Kauto Stone at Auteuil prior to his win in the Prix Maurice Gillois

Horses of the calibre of Kauto Star and Long Run don’t grow on trees, but Paul Nicholls must currently be hoping for a double case of lightning striking twice, following the arrival in his stable of exciting young French steeplechaser Kauto Stone, who had previously been trained by Jehan Bertran de Balanda.

There are two reasons for hoping that Kauto Stone might scale similar heights to the aforementioned Cheltenham Gold Cup heroes: Kauto Stone is a half-brother to Kauto Star and he won last season’s Grade 1 Prix Maurice Gillois Steeplechase at Auteuil, France’s premier four-year-old chase which had been won the previous year by Long Run.

Kauto Stone might only be a five-year-old, but the best French National Hunt horses seem to come to hand very quickly and he has already won three Graded jumps races, including the Grade 2 Prix Georges de Talhouet-Roy Hurdle as a three-year-old in 2009.
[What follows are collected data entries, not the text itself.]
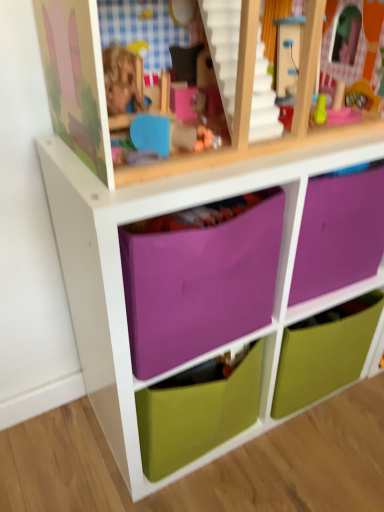
Question: Considering the relative positions of purple fabric drawer at center, acting as the second drawer starting from the bottom, and green matte drawer at center, which appears as the first drawer when ordered from the bottom, in the image provided, is purple fabric drawer at center, acting as the second drawer starting from the bottom, to the left or to the right of green matte drawer at center, which appears as the first drawer when ordered from the bottom,?

Choices:
 (A) left
 (B) right

Answer: (A)

Question: In terms of width, does purple fabric drawer at center, acting as the 2th drawer starting from the top, look wider or thinner when compared to green matte drawer at center, which appears as the first drawer when ordered from the bottom?

Choices:
 (A) thin
 (B) wide

Answer: (B)

Question: Based on their relative distances, which object is farther from the purple fabric drawer at center, acting as the second drawer starting from the bottom?

Choices:
 (A) green matte drawer at center, which appears as the first drawer when ordered from the bottom
 (B) purple fabric drawer at center, marked as the third drawer in a bottom-to-top arrangement

Answer: (A)

Question: Based on their relative distances, which object is farther from the green matte drawer at center, which appears as the first drawer when ordered from the bottom?

Choices:
 (A) purple fabric drawer at center, acting as the first drawer starting from the top
 (B) purple fabric drawer at center, acting as the second drawer starting from the bottom

Answer: (A)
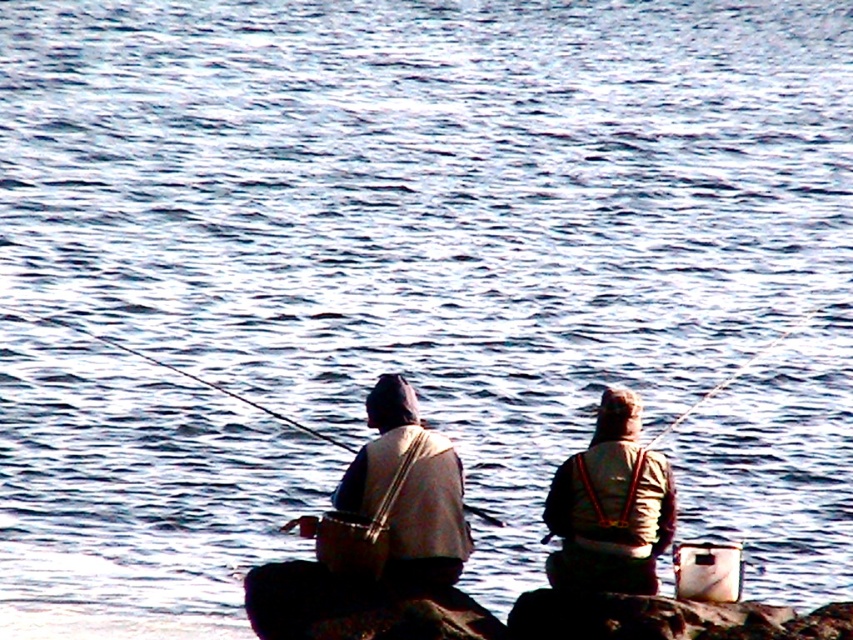
Question: Which of the following is the closest to the observer?

Choices:
 (A) (610, 388)
 (B) (283, 422)
 (C) (590, 580)
 (D) (744, 364)

Answer: (C)

Question: Is tan fabric jacket at center thinner than smooth plastic fishing pole at center?

Choices:
 (A) no
 (B) yes

Answer: (B)

Question: Is camouflage fabric jacket at center closer to the viewer compared to smooth plastic rod at upper right?

Choices:
 (A) no
 (B) yes

Answer: (B)

Question: Based on their relative distances, which object is nearer to the camouflage fabric jacket at center?

Choices:
 (A) tan fabric jacket at center
 (B) smooth plastic rod at upper right
 (C) smooth plastic fishing pole at center

Answer: (A)

Question: Which is farther from the smooth plastic fishing pole at center?

Choices:
 (A) camouflage fabric jacket at center
 (B) tan fabric jacket at center

Answer: (B)

Question: Does camouflage fabric jacket at center have a greater width compared to smooth plastic rod at upper right?

Choices:
 (A) no
 (B) yes

Answer: (A)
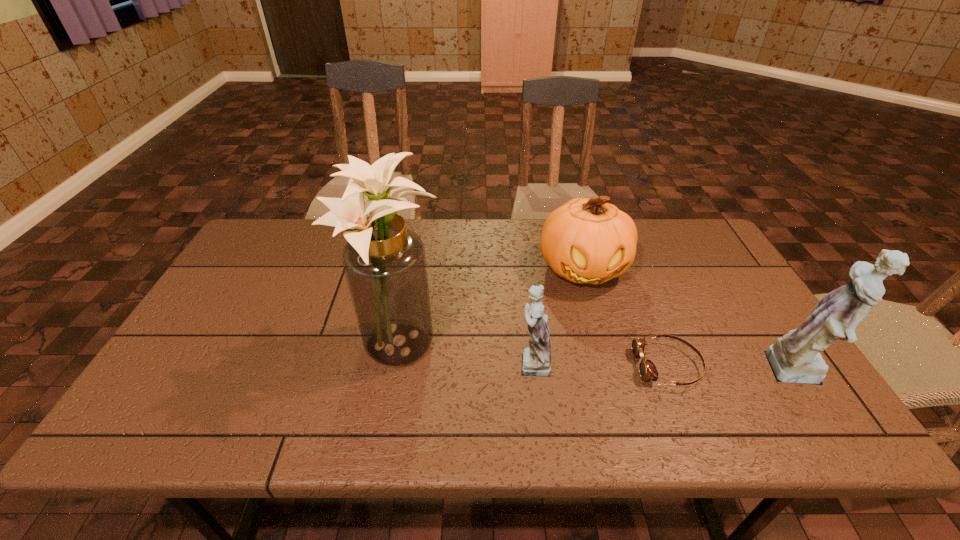
Where is `vacant area between the shorter figurine and the farthest object`? Image resolution: width=960 pixels, height=540 pixels. vacant area between the shorter figurine and the farthest object is located at coordinates (558, 315).

Image resolution: width=960 pixels, height=540 pixels. Identify the location of free space between the rightmost object and the flower arrangement. (601, 361).

Locate an element on the screen. The height and width of the screenshot is (540, 960). blank region between the right figurine and the left figurine is located at coordinates (666, 368).

At what (x,y) coordinates should I click in order to perform the action: click on object that ranks as the fourth closest to the shortest object. Please return your answer as a coordinate pair (x, y). Looking at the image, I should click on (384, 262).

Where is `object that can be found as the second closest to the shortest object`? object that can be found as the second closest to the shortest object is located at coordinates (795, 358).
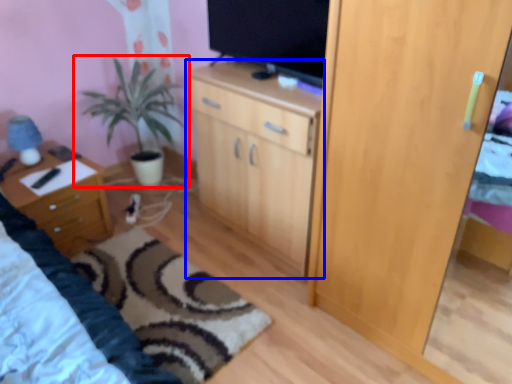
Question: Which object is closer to the camera taking this photo, houseplant (highlighted by a red box) or cabinetry (highlighted by a blue box)?

Choices:
 (A) houseplant
 (B) cabinetry

Answer: (B)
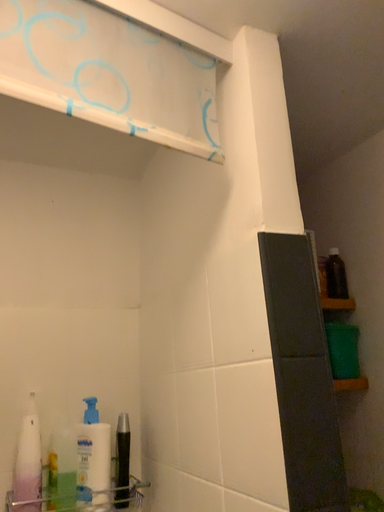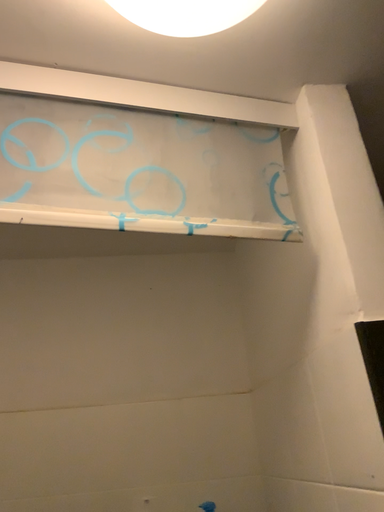
Question: Which way did the camera rotate in the video?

Like Kauto Star, he is the son of a former high-class French-trained Flat horse: Kauto Star’s sire Village Star, a son of the Mill Reef stallion Moulin, won the 1988 Grand Prix de Saint-Cloud when trained by Andre Fabre, while Kauto Stone’s sire With The Flow, an American-bred son of Irish River from the family of Lammtarra and Bosra Sham, won the Prix de Fontainebleau over 1600m as a three-year-old in 1998 for Criquette Head-Maarek’s stable, from which he was Group One-placed in the Prix Ganay three years later.

Any further success which Kauto Stone can achieve will be a big boost for Vauterhill Stud in Devon as With The Flow, who started his stud career in France in 2002 at Haras du Grand Chesnaie, is now on the roster there, which represents a potentially major coup for British National Hunt breeding.

Any such boost will doubtless be scrupulously logged by the TBA, whose Chief Executive Louise Kemble owns Kauto Stone in partnership with Patrick Atkinson.